> _EXERCISE INSTRUCTIONS_: Copy out the listing, swapping "Ibrido" for "Hybrid" everywhere and changing nothing else.

Collected data entries
########################################

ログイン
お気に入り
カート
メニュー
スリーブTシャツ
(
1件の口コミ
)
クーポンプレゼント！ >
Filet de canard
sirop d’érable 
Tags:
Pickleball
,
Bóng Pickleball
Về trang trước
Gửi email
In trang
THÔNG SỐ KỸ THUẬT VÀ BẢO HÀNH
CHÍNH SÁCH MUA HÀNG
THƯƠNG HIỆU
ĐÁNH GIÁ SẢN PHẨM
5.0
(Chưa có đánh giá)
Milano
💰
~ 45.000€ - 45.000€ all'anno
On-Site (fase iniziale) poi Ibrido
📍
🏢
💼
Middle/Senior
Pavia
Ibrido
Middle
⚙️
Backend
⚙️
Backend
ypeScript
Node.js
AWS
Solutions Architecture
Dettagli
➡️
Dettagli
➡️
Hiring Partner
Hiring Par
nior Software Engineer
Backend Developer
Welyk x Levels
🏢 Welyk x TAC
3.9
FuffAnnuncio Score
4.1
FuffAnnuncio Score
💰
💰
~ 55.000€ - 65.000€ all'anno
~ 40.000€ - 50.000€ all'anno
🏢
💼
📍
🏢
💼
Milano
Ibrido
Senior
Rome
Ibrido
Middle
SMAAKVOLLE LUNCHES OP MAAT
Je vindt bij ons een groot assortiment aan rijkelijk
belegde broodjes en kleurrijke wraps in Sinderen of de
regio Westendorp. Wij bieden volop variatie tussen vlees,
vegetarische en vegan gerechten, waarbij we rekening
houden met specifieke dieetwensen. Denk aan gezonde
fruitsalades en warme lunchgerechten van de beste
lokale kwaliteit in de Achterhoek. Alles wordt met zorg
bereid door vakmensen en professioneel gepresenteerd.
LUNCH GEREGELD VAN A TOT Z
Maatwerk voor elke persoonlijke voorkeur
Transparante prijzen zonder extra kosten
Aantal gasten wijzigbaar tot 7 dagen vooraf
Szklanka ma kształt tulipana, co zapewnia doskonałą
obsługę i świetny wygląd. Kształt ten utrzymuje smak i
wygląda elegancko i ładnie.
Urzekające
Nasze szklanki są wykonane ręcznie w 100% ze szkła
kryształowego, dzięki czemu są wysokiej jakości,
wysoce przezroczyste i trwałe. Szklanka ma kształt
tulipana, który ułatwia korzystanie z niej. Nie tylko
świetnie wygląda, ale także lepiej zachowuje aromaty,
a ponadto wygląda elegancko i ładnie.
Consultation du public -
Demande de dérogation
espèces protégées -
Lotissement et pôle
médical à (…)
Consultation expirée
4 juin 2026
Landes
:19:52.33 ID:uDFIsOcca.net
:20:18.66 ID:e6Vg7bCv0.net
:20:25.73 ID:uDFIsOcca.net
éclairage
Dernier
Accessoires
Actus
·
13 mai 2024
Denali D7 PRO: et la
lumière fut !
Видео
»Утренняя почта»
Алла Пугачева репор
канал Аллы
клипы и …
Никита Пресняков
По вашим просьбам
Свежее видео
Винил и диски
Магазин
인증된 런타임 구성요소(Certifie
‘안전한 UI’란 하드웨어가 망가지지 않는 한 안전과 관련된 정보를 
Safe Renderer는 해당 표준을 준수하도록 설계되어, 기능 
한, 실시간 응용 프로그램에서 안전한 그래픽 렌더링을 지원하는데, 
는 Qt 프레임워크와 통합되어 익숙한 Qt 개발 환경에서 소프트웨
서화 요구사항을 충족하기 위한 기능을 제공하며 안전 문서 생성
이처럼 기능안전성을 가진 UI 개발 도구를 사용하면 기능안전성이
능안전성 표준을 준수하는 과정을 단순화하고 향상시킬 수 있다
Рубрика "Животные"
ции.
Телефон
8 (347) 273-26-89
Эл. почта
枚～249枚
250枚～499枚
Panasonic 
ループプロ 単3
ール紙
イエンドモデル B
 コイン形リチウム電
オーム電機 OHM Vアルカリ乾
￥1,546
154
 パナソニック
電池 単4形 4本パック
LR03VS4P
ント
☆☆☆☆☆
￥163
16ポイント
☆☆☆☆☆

########################################

> _ANSWER BELOW_:
ログイン
お気に入り
カート
メニュー
スリーブTシャツ
(
1件の口コミ
)
クーポンプレゼント！ >
Filet de canard
sirop d’érable 
Tags:
Pickleball
,
Bóng Pickleball
Về trang trước
Gửi email
In trang
THÔNG SỐ KỸ THUẬT VÀ BẢO HÀNH
CHÍNH SÁCH MUA HÀNG
THƯƠNG HIỆU
ĐÁNH GIÁ SẢN PHẨM
5.0
(Chưa có đánh giá)
Milano
💰
~ 45.000€ - 45.000€ all'anno
On-Site (fase iniziale) poi Hybrid
📍
🏢
💼
Middle/Senior
Pavia
Hybrid
Middle
⚙️
Backend
⚙️
Backend
ypeScript
Node.js
AWS
Solutions Architecture
Dettagli
➡️
Dettagli
➡️
Hiring Partner
Hiring Par
nior Software Engineer
Backend Developer
Welyk x Levels
🏢 Welyk x TAC
3.9
FuffAnnuncio Score
4.1
FuffAnnuncio Score
💰
💰
~ 55.000€ - 65.000€ all'anno
~ 40.000€ - 50.000€ all'anno
🏢
💼
📍
🏢
💼
Milano
Hybrid
Senior
Rome
Hybrid
Middle
SMAAKVOLLE LUNCHES OP MAAT
Je vindt bij ons een groot assortiment aan rijkelijk
belegde broodjes en kleurrijke wraps in Sinderen of de
regio Westendorp. Wij bieden volop variatie tussen vlees,
vegetarische en vegan gerechten, waarbij we rekening
houden met specifieke dieetwensen. Denk aan gezonde
fruitsalades en warme lunchgerechten van de beste
lokale kwaliteit in de Achterhoek. Alles wordt met zorg
bereid door vakmensen en professioneel gepresenteerd.
LUNCH GEREGELD VAN A TOT Z
Maatwerk voor elke persoonlijke voorkeur
Transparante prijzen zonder extra kosten
Aantal gasten wijzigbaar tot 7 dagen vooraf
Szklanka ma kształt tulipana, co zapewnia doskonałą
obsługę i świetny wygląd. Kształt ten utrzymuje smak i
wygląda elegancko i ładnie.
Urzekające
Nasze szklanki są wykonane ręcznie w 100% ze szkła
kryształowego, dzięki czemu są wysokiej jakości,
wysoce przezroczyste i trwałe. Szklanka ma kształt
tulipana, który ułatwia korzystanie z niej. Nie tylko
świetnie wygląda, ale także lepiej zachowuje aromaty,
a ponadto wygląda elegancko i ładnie.
Consultation du public -
Demande de dérogation
espèces protégées -
Lotissement et pôle
médical à (…)
Consultation expirée
4 juin 2026
Landes
:19:52.33 ID:uDFIsOcca.net
:20:18.66 ID:e6Vg7bCv0.net
:20:25.73 ID:uDFIsOcca.net
éclairage
Dernier
Accessoires
Actus
·
13 mai 2024
Denali D7 PRO: et la
lumière fut !
Видео
»Утренняя почта»
Алла Пугачева репор
канал Аллы
клипы и …
Никита Пресняков
По вашим просьбам
Свежее видео
Винил и диски
Магазин
인증된 런타임 구성요소(Certifie
‘안전한 UI’란 하드웨어가 망가지지 않는 한 안전과 관련된 정보를 
Safe Renderer는 해당 표준을 준수하도록 설계되어, 기능 
한, 실시간 응용 프로그램에서 안전한 그래픽 렌더링을 지원하는데, 
는 Qt 프레임워크와 통합되어 익숙한 Qt 개발 환경에서 소프트웨
서화 요구사항을 충족하기 위한 기능을 제공하며 안전 문서 생성
이처럼 기능안전성을 가진 UI 개발 도구를 사용하면 기능안전성이
능안전성 표준을 준수하는 과정을 단순화하고 향상시킬 수 있다
Рубрика "Животные"
ции.
Телефон
8 (347) 273-26-89
Эл. почта
枚～249枚
250枚～499枚
Panasonic 
ループプロ 単3
ール紙
イエンドモデル B
 コイン形リチウム電
オーム電機 OHM Vアルカリ乾
￥1,546
154
 パナソニック
電池 単4形 4本パック
LR03VS4P
ント
☆☆☆☆☆
￥163
16ポイント
☆☆☆☆☆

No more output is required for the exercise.